Schereck and her companion Emily Goddard, a BYU grad, were serving in the Guatemala Retalhuleu Mission and having an extremely difficult time finding anyone to teach. Schereck remembers praying desperately for someone to come to church and pleading with God for a miracle.
“It was a Sunday and I knew we really needed someone to come to church that day,” Schereck said. “I prayed and asked Heavenly Father for a miracle. During sacrament meeting a guy in jeans and a colored polo shirt walked in, and I knew that’s our miracle.”
At that time, Goddard and Schereck said they had no idea this man would eventually join the church and serve a mission. They did however put in as much effort as possible to help him embrace the gospel, Goddard said.
She said they introduced themselves after sacrament meeting and learned the man’s name was Oscar Rodriguez. He had come to church to see his friend’s missionary “farewell” talk.
Schereck said Rodriguez seemed interested and allowed her and Goddard to teach him the first lesson before leaving church. A return appointment was made for later that week at Rodriguez’s home.
Upon arrival at the predetermined address, Schereck and Goddard were unable to find Rodriguez’s house and consequently lost contact. It was not until a few weeks and a handful of miracles later they ran into Rodriguez on the street right in front of the Elders Quorum President’s house, Schereck said.
“That kept happening, we kept losing him and then he would miraculously show up. Some other sisters were having a baptism and Oscar heard and just showed up,” Goddard said. “He was so excited.”
Goddard said she and her new companion were able to teach Rodriguez more frequently from that time on and eventually he chose to be baptized.
“When Oscar decided to be baptized I had already been transferred, so he traveled three hours to my new area to tell me the news,” Schereck said.
Goddard and Schereck said that beginning in the second lesson Rodriguez would always use the phrase: “When I go on a mission…” After his baptism Goddard said Rodriguez worked with the bishop to become worthy for the temple and receive his priesthood ordination.

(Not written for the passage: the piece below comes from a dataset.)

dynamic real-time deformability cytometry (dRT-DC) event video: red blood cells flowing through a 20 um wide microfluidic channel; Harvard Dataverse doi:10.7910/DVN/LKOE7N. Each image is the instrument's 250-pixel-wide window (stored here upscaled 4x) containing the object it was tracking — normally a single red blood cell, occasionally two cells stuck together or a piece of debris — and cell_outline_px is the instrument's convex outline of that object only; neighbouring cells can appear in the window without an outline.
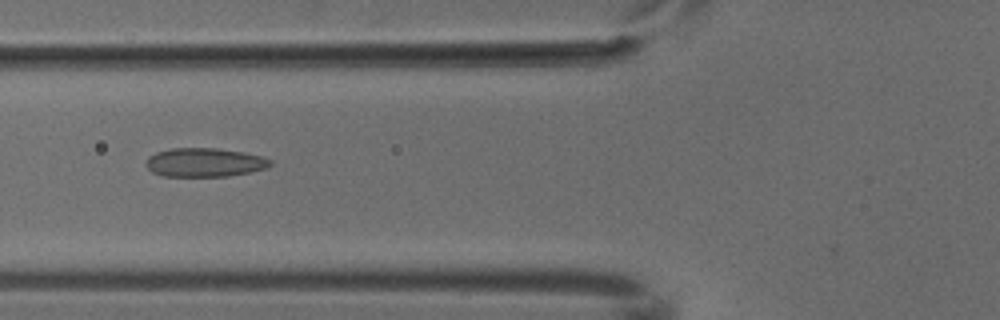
{"species": "common noctule bat (a hibernating species)", "species_latin": "Nyctalus noctula", "temperature_condition": "cold", "stored_images_in_passage": 3, "camera_frame_rate_fps": 3000, "um_per_image_px": 0.085, "animal": {"sex": "male", "body_mass_g": 18.8}, "frame": {"image": 1, "passage_image": 3, "time_ms": 0.667, "image_size_px": [1000, 320], "cell_outline_px": [[272, 164], [264, 168], [248, 172], [228, 176], [164, 176], [152, 172], [144, 164], [148, 156], [156, 152], [172, 148], [216, 148], [244, 152], [260, 156], [272, 160]], "centroid_in_image_um": [17.35, 13.8], "position_along_channel_um": 108.5, "area_um2": 20.81}}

Now two years later, Rodriguez has been called to serve as a missionary in the Peru Huancayo Mission, the same mission Goddard’s father served in more than two decades ago. Rodriguez reports to the Peru Missionary Training Center in early October.

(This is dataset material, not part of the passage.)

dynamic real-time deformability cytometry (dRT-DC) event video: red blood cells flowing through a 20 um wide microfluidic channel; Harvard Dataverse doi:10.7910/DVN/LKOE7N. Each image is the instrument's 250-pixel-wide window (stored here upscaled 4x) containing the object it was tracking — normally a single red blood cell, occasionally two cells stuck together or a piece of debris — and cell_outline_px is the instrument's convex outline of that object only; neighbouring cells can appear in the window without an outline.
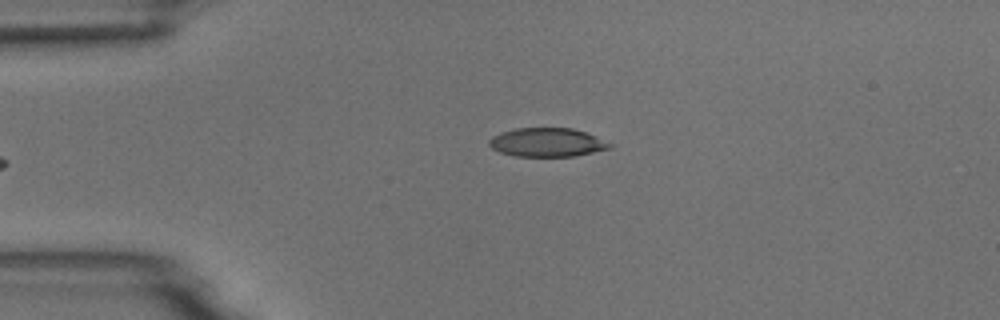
{"species": "common noctule bat (a hibernating species)", "species_latin": "Nyctalus noctula", "temperature_condition": "room temperature", "stored_images_in_passage": 4, "camera_frame_rate_fps": 3000, "um_per_image_px": 0.085, "animal": {"sex": "male", "body_mass_g": 18.8}, "frame": {"image": 1, "passage_image": 4, "time_ms": 3.333, "image_size_px": [1000, 320], "cell_outline_px": [[616, 144], [612, 148], [572, 156], [512, 156], [500, 152], [492, 148], [488, 144], [488, 140], [492, 136], [500, 132], [516, 128], [572, 128], [596, 136]], "centroid_in_image_um": [46.51, 12.1], "position_along_channel_um": 38.5, "area_um2": 20.35}}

“We watched him open his call over Facebook video chat,” Schereck said. “He got all dressed up, invited the majority of the ward to his house and was so excited when he read where he was going.”
When asked about his experience with the missionaries, Rodriguez said he could not have asked for better teachers.
“(Schereck and Goddard) were amazing missionaries,” Rodriguez said. “They changed my life and I want to do that for the people who are waiting for me.”
Schereck’s parents Robert and Mary Merril are currently serving as humanitarian aid missionaries in Peru and plan to pick Rodriguez up from the airport to drive him to the MTC.
The Merrils said they are eager to meet someone who their daughter taught while on her mission and are excited for Rodriguez to be able to teach the people of Peru.
“Oscar will be a great missionary,” Schereck said. “My only advice for him is to follow the Spirit and love the people. That’s how we found him.”
Schereck and Goddard said their experience with Rodriguez helped them realize the effect that people have on each other, with or without a missionary tag.
“Every interaction you have with someone, either on or off the mission, can really change their life. With Oscar we saw the end results but with so many others we honestly have no idea how many other people we impacted,” Goddard said.
Schereck and Goddard said they often reflect on how meeting Rodriguez has positively impacted their lives.
“I think about (Rodriguez) and the other people I taught every time I take the sacrament. I also put them on the prayer roll in the temple. The people of Guatemala will always have a piece of my heart,” Schereck said.